Nilsson Johnny, Tveit Per, Eikrehagen Olav
Norwegian University of Sport and Physical Education, Oslo, Norway.
Sports Biomech. 2004 Jan;3(1):85-107. doi: 10.1080/14763140408522832.
The purpose was to study the adaptation to speed in the temporal patterns of the movement cycle and determine any differences in velocity, cycle rate and cycle length at the maximum speed level in the different classical style and freestyle cross-country skiing techniques. Eight skilled male cross-country skiers were filmed with a digital video camera in the sagittal plane while skiing on a flat cross-country ski track. The skiers performed three classical style techniques the diagonal stride, kick double poling and the double poling technique and four freestyle techniques paddle dance (gear 2), double dance (gear 3), single dance (gear 4) and combiskate (gear 5) at four different self-selected speed levels slow, medium, fast and their maximum. Cycle duration, cycle rate, cycle length, and relative and absolute cycle phase duration of the different techniques at the different speed levels were analysed by means of a video analysis system. The cycle rate in all tested classical and freestyle techniques was found to increase significantly (p < .01) with speed from slow to maximum. Simultaneously, there was a significant decrease in the absolute phase durations of all the investigated skiing techniques. A minor, not significant, change in cycle length, and the significant increase in cycle rate with speed showed that the classical and freestyle cross-country skiing styles are dependent, to a large extent, on an increase in cycle rate for speed adaptation. A striking finding was the constant relative phase duration with speed, which indicates a simplified neural control of the speed adaptation in both cross-country skiing styles. For the practitioner, the knowledge about the importance of increasing cycle frequency rather than cycle length in the speed adaptation can be used to optimise a rapid increase in speed. The knowledge about the decrease in absolute phase duration, especially the thrust phase duration, points to the need for strength and technique training to enable force production at a high cycle rate and skiing speed. The knowledge that the relative phase duration stays constant with speed may be used to simplify the learning of the different cross-country skiing techniques.

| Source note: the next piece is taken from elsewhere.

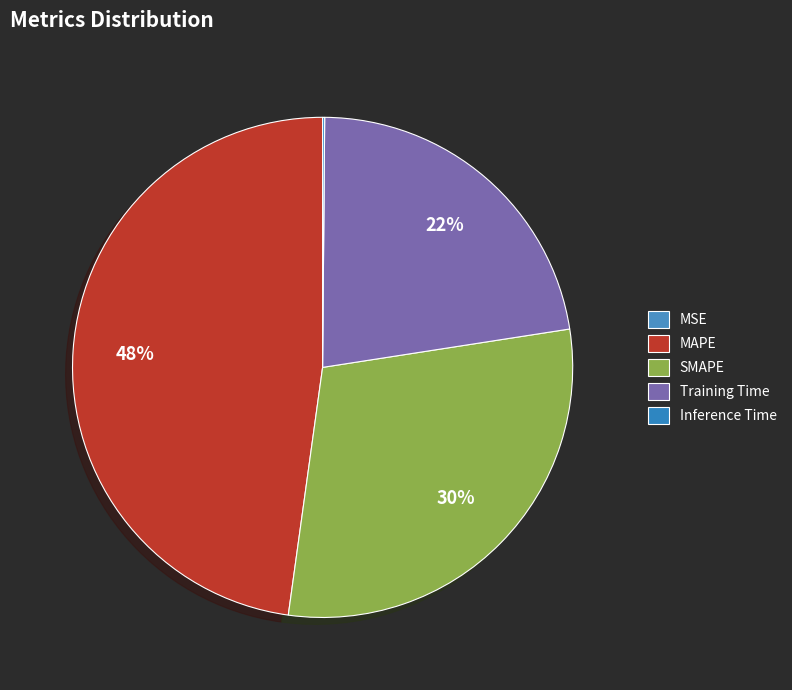

Which slice is the smallest?

MSE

目的是研究运动周期时间模式对速度的适应性,并确定不同古典式和自由式越野滑雪技术在最大速度水平下的速度、周期频率和周期长度的差异。八名熟练的男性越野滑雪者在平坦的越野滑雪道上滑行时,用数码摄像机在矢状面进行拍摄。滑雪者进行了三种古典式技术——对角步、蹬冰双杖和双杖技术,以及四种自由式技术——桨式舞(2档)、双舞(3档)、单舞(4档)和组合滑板(5档),速度水平为四个不同的自选速度——慢、中、快以及他们的最大速度。通过视频分析系统分析不同速度水平下不同技术的周期持续时间、周期频率、周期长度以及相对和绝对周期相位持续时间。结果发现,在所有测试的古典式和自由式技术中,从慢速到最大速度,周期频率均显著增加(p <.01)。同时,所有被研究的滑雪技术的绝对相位持续时间均显著减少。周期长度有微小的、不显著的变化,且周期频率随速度显著增加,这表明古典式和自由式越野滑雪风格在很大程度上依赖于周期频率的增加来适应速度。一个显著的发现是相对相位持续时间随速度保持恒定,这表明两种越野滑雪风格在速度适应方面的神经控制得到了简化。对于从业者来说,了解在速度适应中增加周期频率而非周期长度的重要性,可用于优化速度的快速提升。关于绝对相位持续时间减少的知识,尤其是推进相位持续时间的减少,表明需要进行力量和技术训练,以便在高周期频率和滑雪速度下产生力量。相对相位持续时间随速度保持恒定这一知识,可用于简化不同越野滑雪技术的学习。